## Exercise
The answer must restate the listing word for word, without its images.

## Data segment
▬▬▬▬▬▬▬▬▬▬
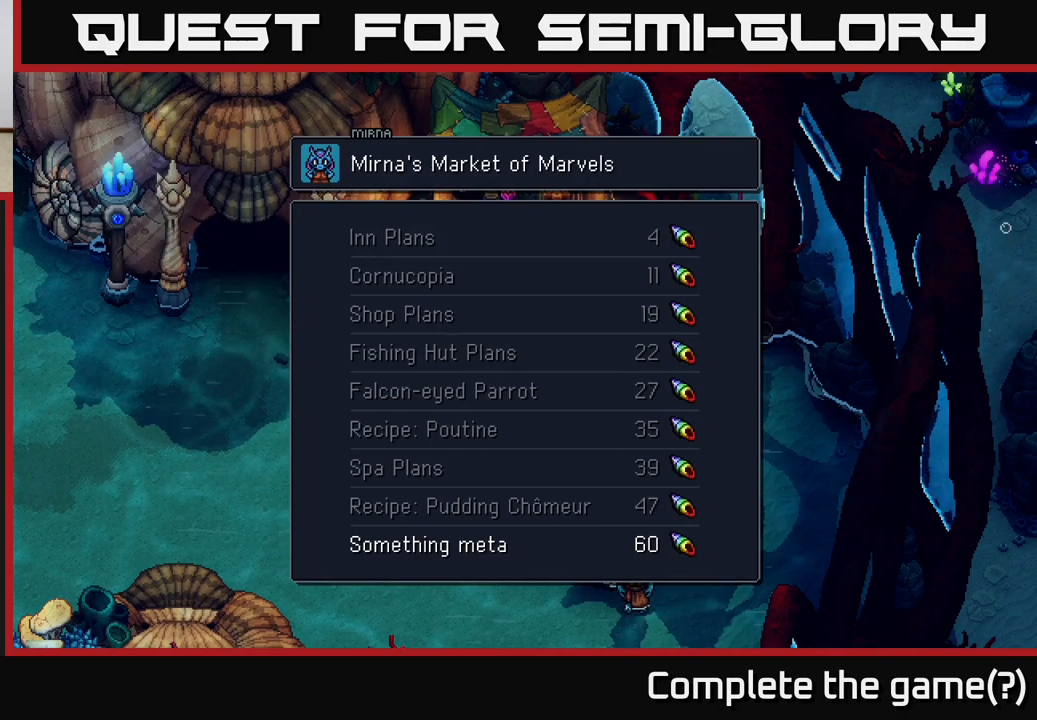
{"buttons": [], "left_stick": "center", "right_stick": "center", "events": [[133, "left_stick", "center"]]}
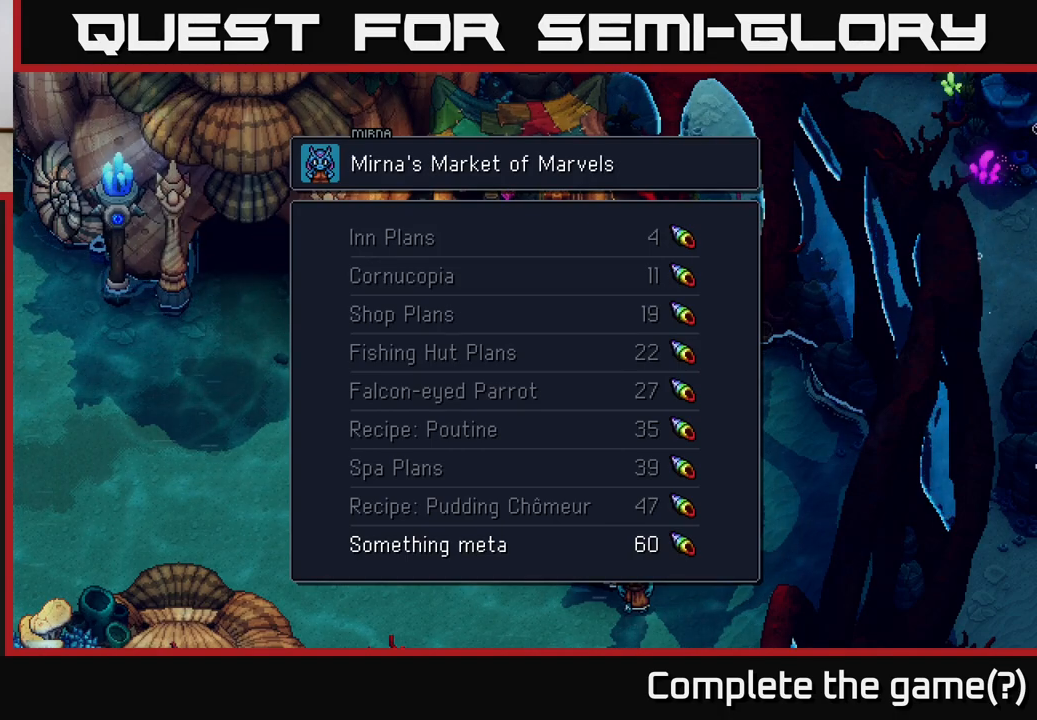
{"buttons": [], "left_stick": "center", "right_stick": "center", "events": []}
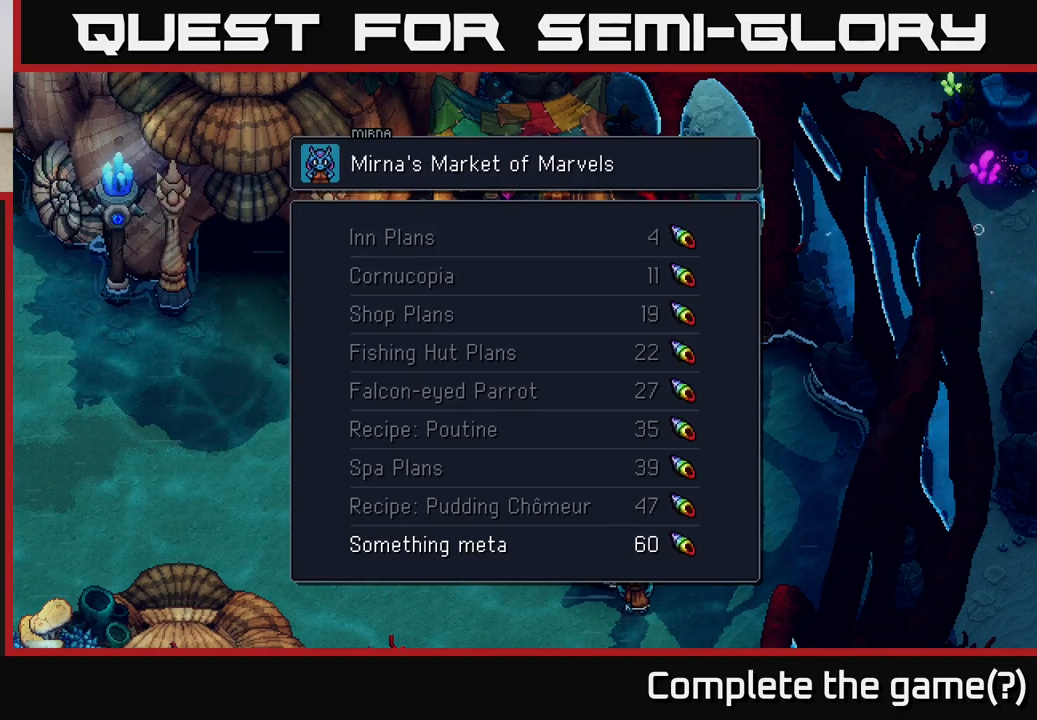
{"buttons": [], "left_stick": "center", "right_stick": "center", "events": []}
▬▬▬▬▬▬▬▬▬▬
## Exercise output
{"buttons": [], "left_stick": "center", "right_stick": "center", "events": [[133, "left_stick", "center"]]}
{"buttons": [], "left_stick": "center", "right_stick": "center", "events": []}
{"buttons": [], "left_stick": "center", "right_stick": "center", "events": []}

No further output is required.